2508.20177v1
MEGA: Spectrophotometric SED Fitting of Little Red Dots Detected in JWST MIRI
First listed 2025-08-27 | Last updated 2025-09-02
Abstract
We analyze eight spectroscopically confirmed Little Red Dots (LRDs) at redshifts $z = 5.1-8.7$ with JWST/NIRCam, NIRSpec, and MIRI data. The LRDs have red NIRCam colors, F150W-F444W $>$ 1, but flat NIRCam-MIRI colors, $-0.5 < \mathrm{F444W - F770W} < 0.5$, suggesting weak warm/hot dust components. The LRDs have $-1.0 < {F1000W - F1500W} < 1.1$, suggestive of non-uniform rest near-IR properties within the sample. We model the spectral energy distributions (SEDs) of the LRDs using the CIGALE and Prospector codes to assess how the differing templates impact the interpretation for LRDs for cases of: (1) models with star-forming stellar populations only; (2) active galactic nuclei (AGN) dominated models; and (3) composite AGN and star-forming models. Using the Bayesian information criterion, we find that six of the eight LRDs favor AGN models compared to star-forming models, though no model reproduces all of the observed properties. Two LRDs with pronounced Balmer-breaks and broad H$α$ have SEDs that are reproduced with hot, dense-gas ($\log T/\mathrm{K}=5-5.7$, $\log n/\mathrm{cm^{-3}} = 9-11$) models with low dust attenuation ($A(V)\simeq 0.5$ mag). However, these models require an additional thermal component (800-1400 K) to account for the MIRI data, and fail to reproduce the rest-UV and narrow [OIII] emission. The total bolometric emission from the dense-gas models, and possibly CIGALE AGN models, appear consistent with literature constraints in the far-IR and radio, and require $\log L_{bol}/L_\odot<12$. These results suggest that our LRDs cannot be modeled entirely with standard templates, but instead require a novel treatment of gas conditions, AGN and star-formation.
Short digest
MEGA fits JWST/NIRCam+NIRSpec+MIRI SEDs for eight spectroscopically confirmed Little Red Dots at z=5.1–8.7 using CIGALE and Prospector across star-forming, AGN-dominated, and composite scenarios. By BIC, six of eight prefer AGN-dominated solutions, consistent with red F150W–F444W > 1 but flat F444W–F770W and −1.0 < F1000W–F1500W < 1.1 colors that imply weak hot dust. Two Balmer-break LRDs with broad Hα are matched by hot, dense-gas (log T=5–5.7; log n=9–11) plus an added 800–1400 K thermal component, with total Lbol/L_sun < 10^12 and consistency with far-IR/radio limits. However, no single template reproduces all observables—the dense-gas fits miss the rest-UV and narrow [O III]—arguing for non-standard gas conditions and mixed AGN–star-formation.
Key figures to inspect
- Figure 1: Inspect NIRCam vs MIRI cutouts and the NIRSpec G395M spectrum of ID 10444 to verify point-like morphology, slit coverage, and the identification/width of Balmer and [O III] lines that motivate AGN-like emission.

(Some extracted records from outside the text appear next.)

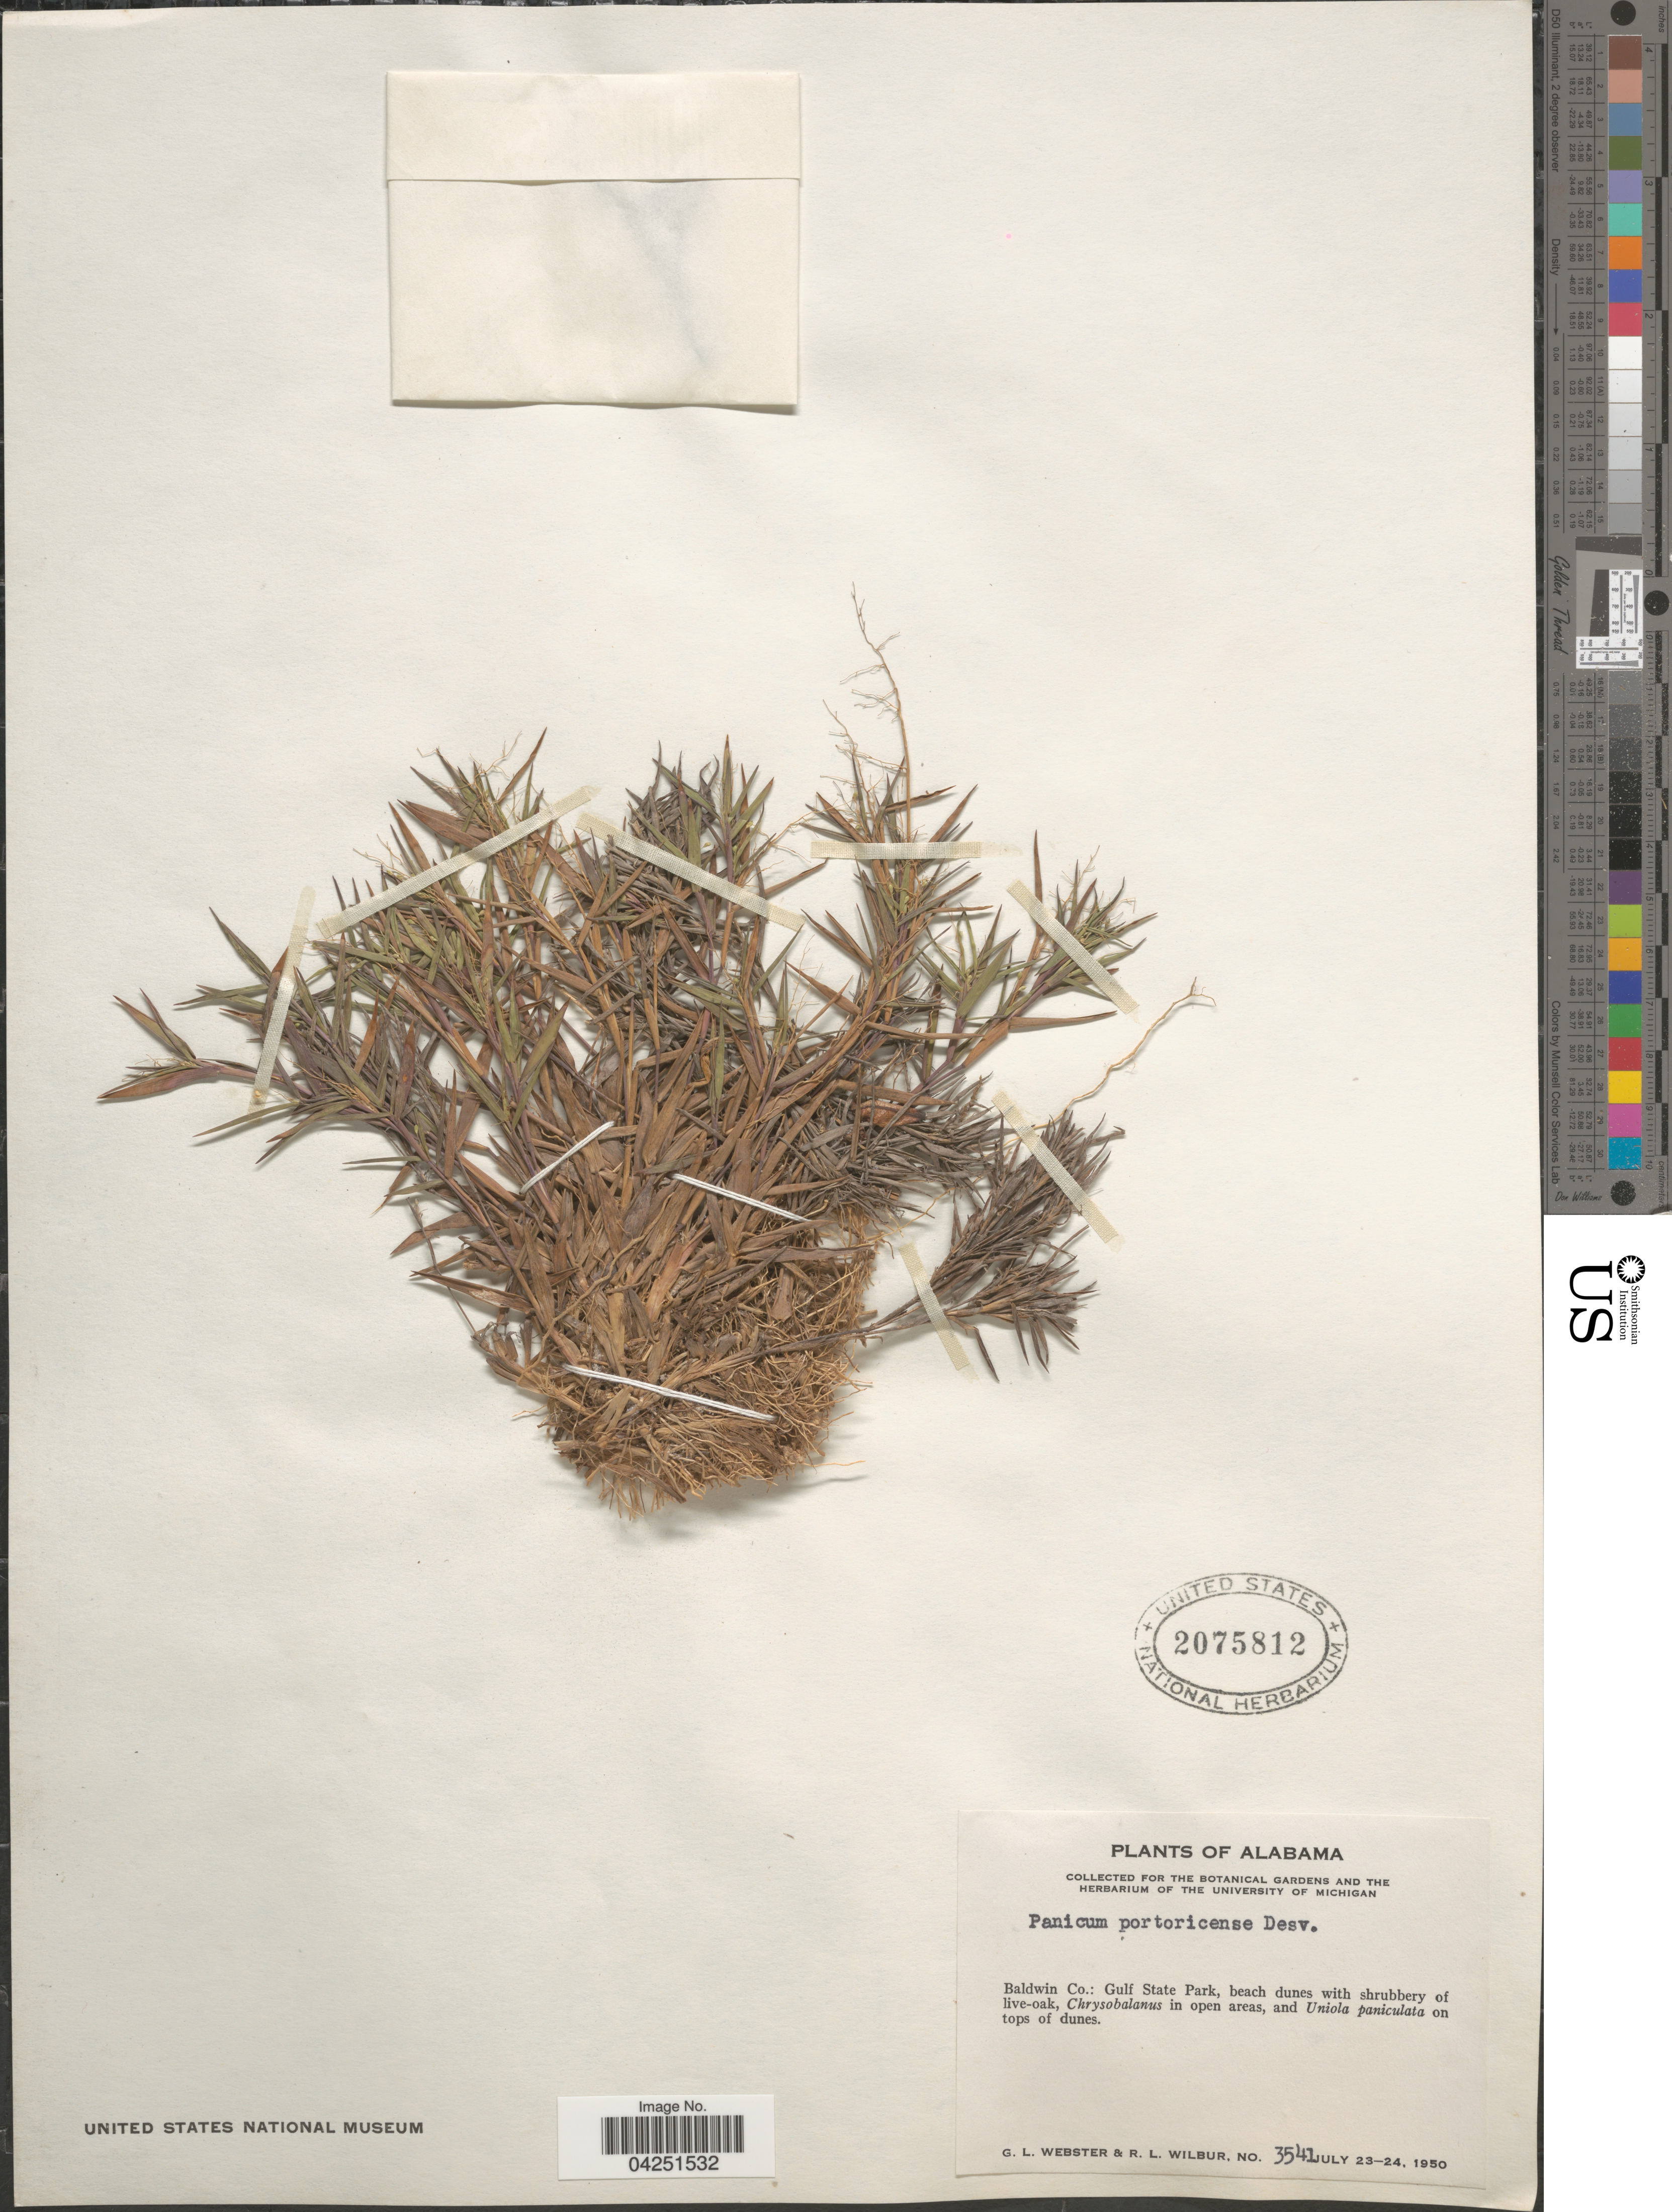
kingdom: Plantae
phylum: Tracheophyta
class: Liliopsida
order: Poales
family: Poaceae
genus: Dichanthelium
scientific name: Dichanthelium acuminatum var. acuminatum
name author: (Sw.) Gould & C.A. Clark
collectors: G. L. Webster & R. L. Wilbur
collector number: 3541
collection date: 1950-07-23/1950-07-24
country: United States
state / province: Alabama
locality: Baldwin Co.: Gulf State Park.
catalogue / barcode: US 2075812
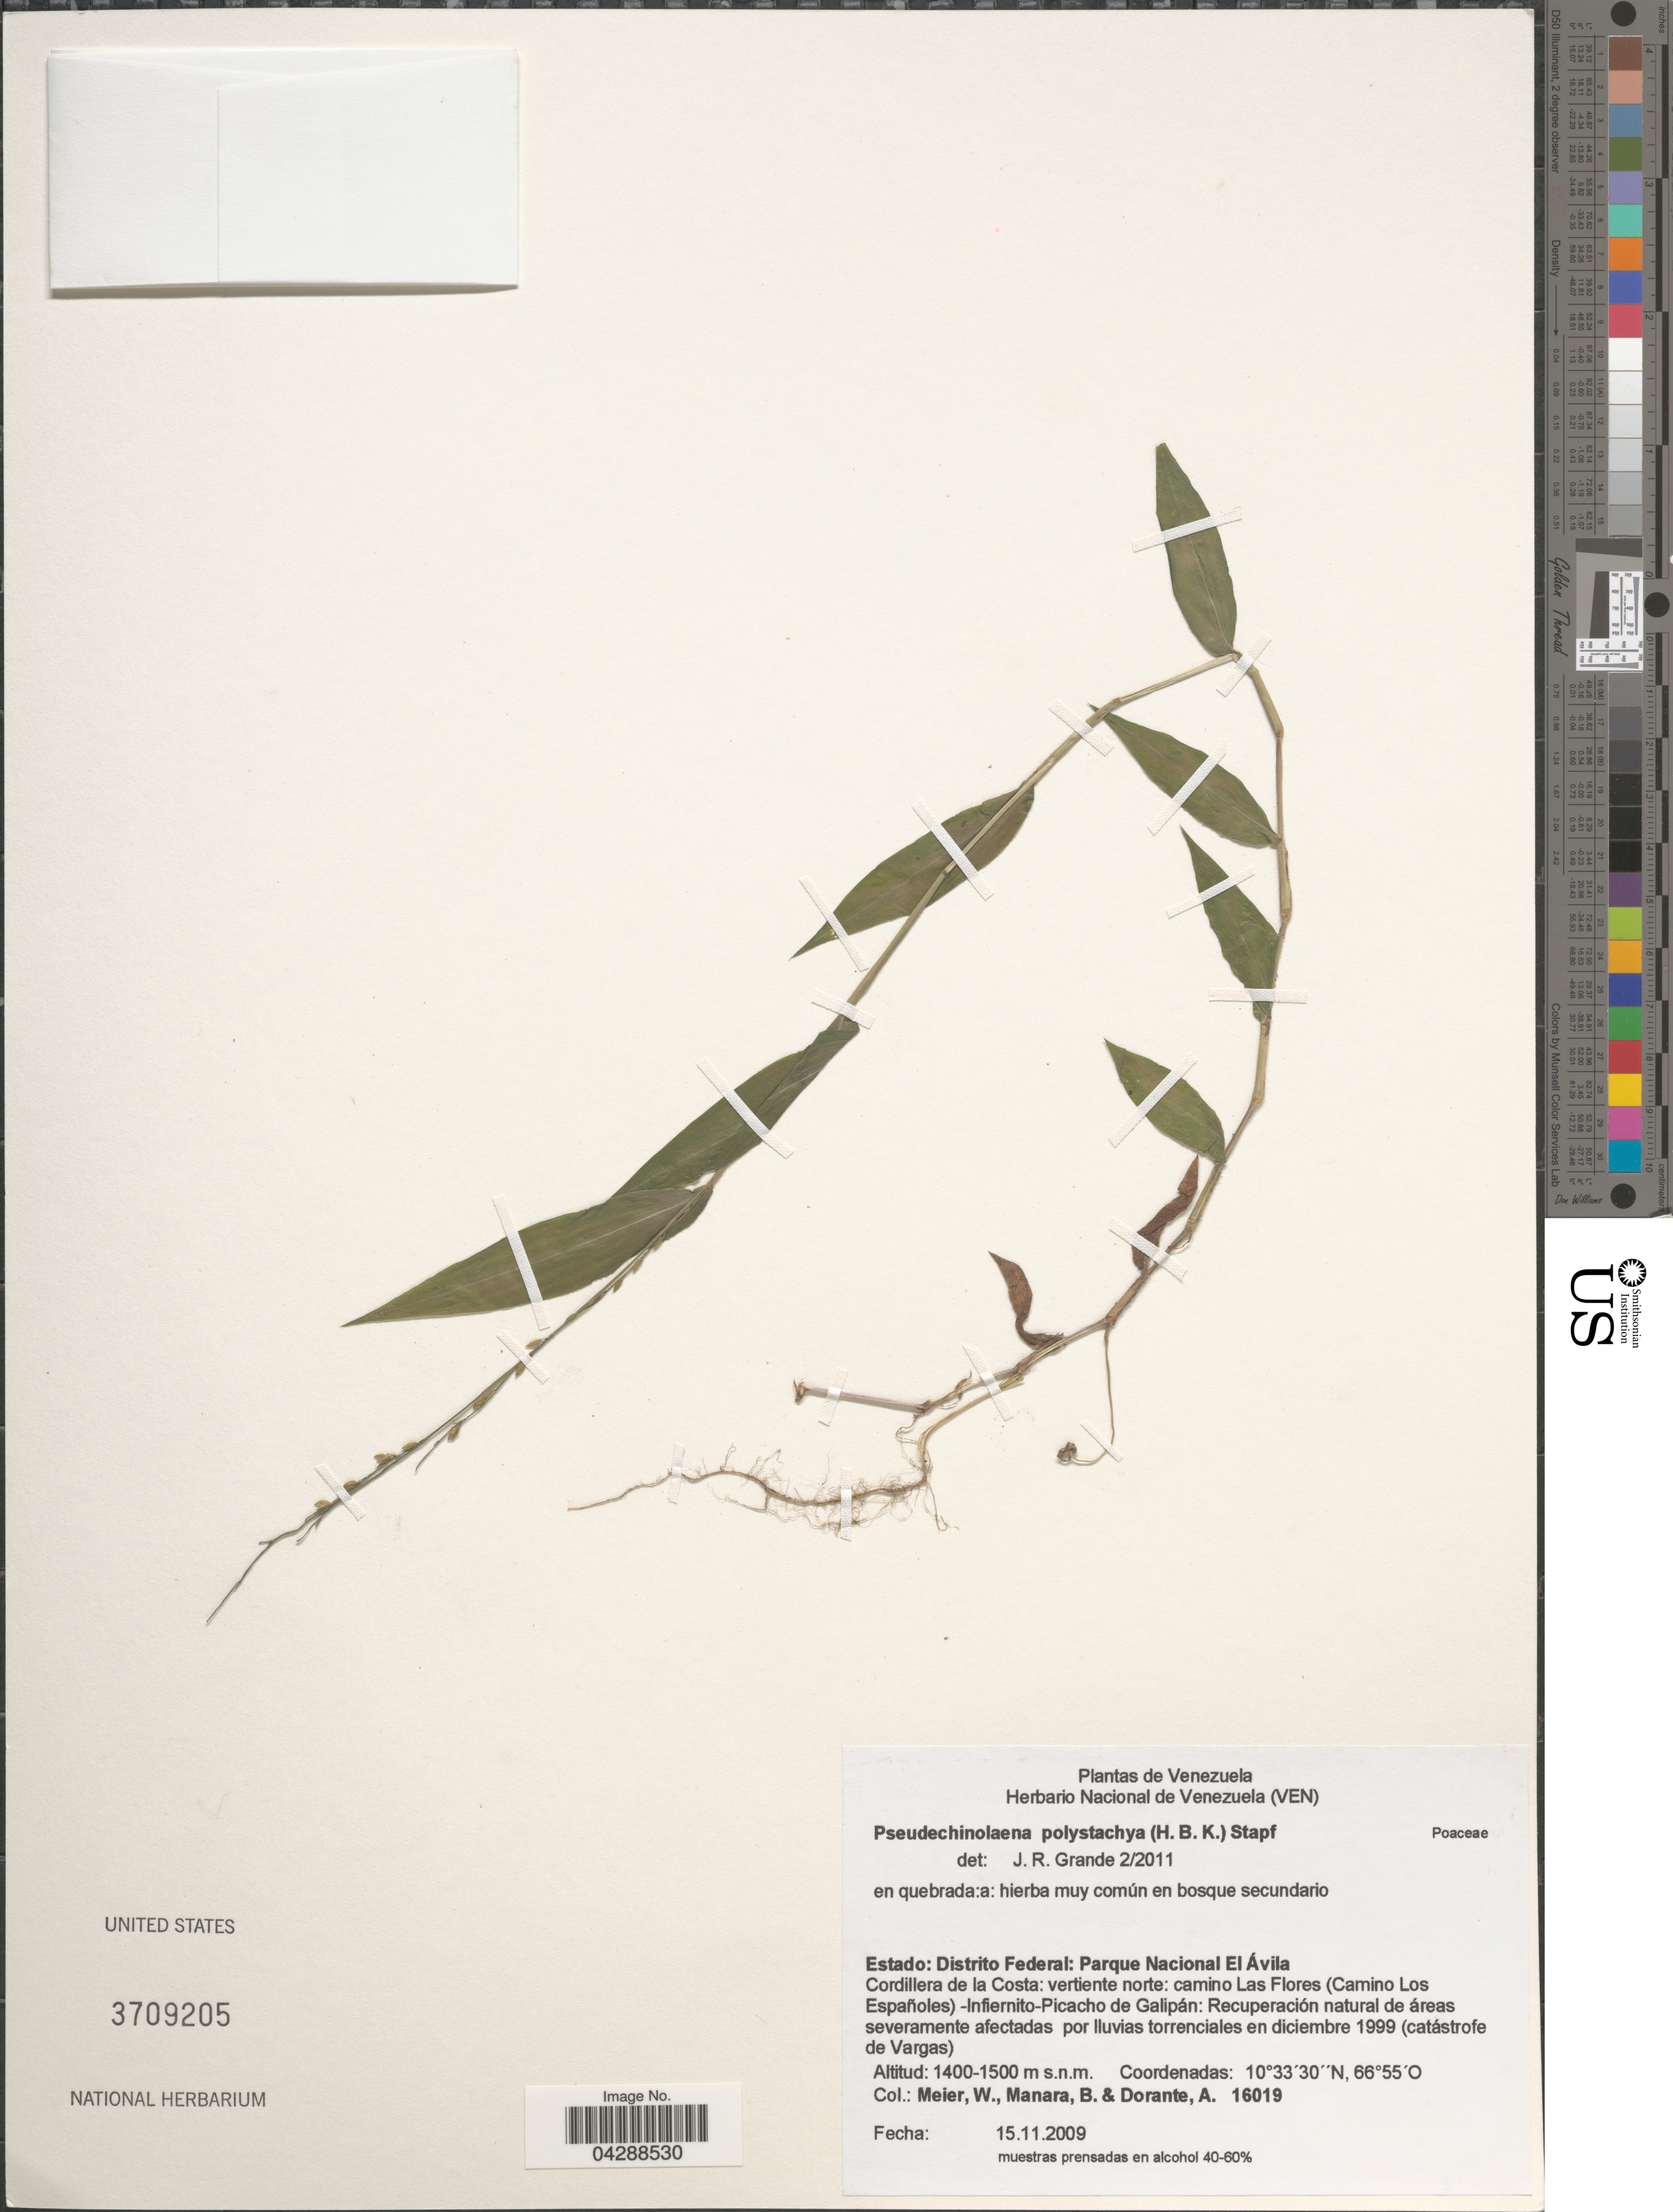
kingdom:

- Figure 2: Read the F1000W–F1500W vs F444W–F770W and F150W–F444W color–color planes to see that LRDs cluster at flat NIRCam–MIRI colors (weak hot dust), and compare their loci against redshifted SWIRE tracks (Type 2 QSO/torus/SF) to gauge which templates are plausible.
- Figure 3: Compare star-forming–only fits (CIGALE vs Prospector) for representative LRDs; look for failures around the Balmer break and mid-IR (F770W–F1500W) where pure stellar models underpredict or mis-shape the SED.
- Figure 4: Examine AGN-dominated fits and the decomposition (disk vs torus) to see how flat mid-IR colors constrain the torus and where AGN models better match the SED than SF-only, yet still leave UV/[O III] mismatches.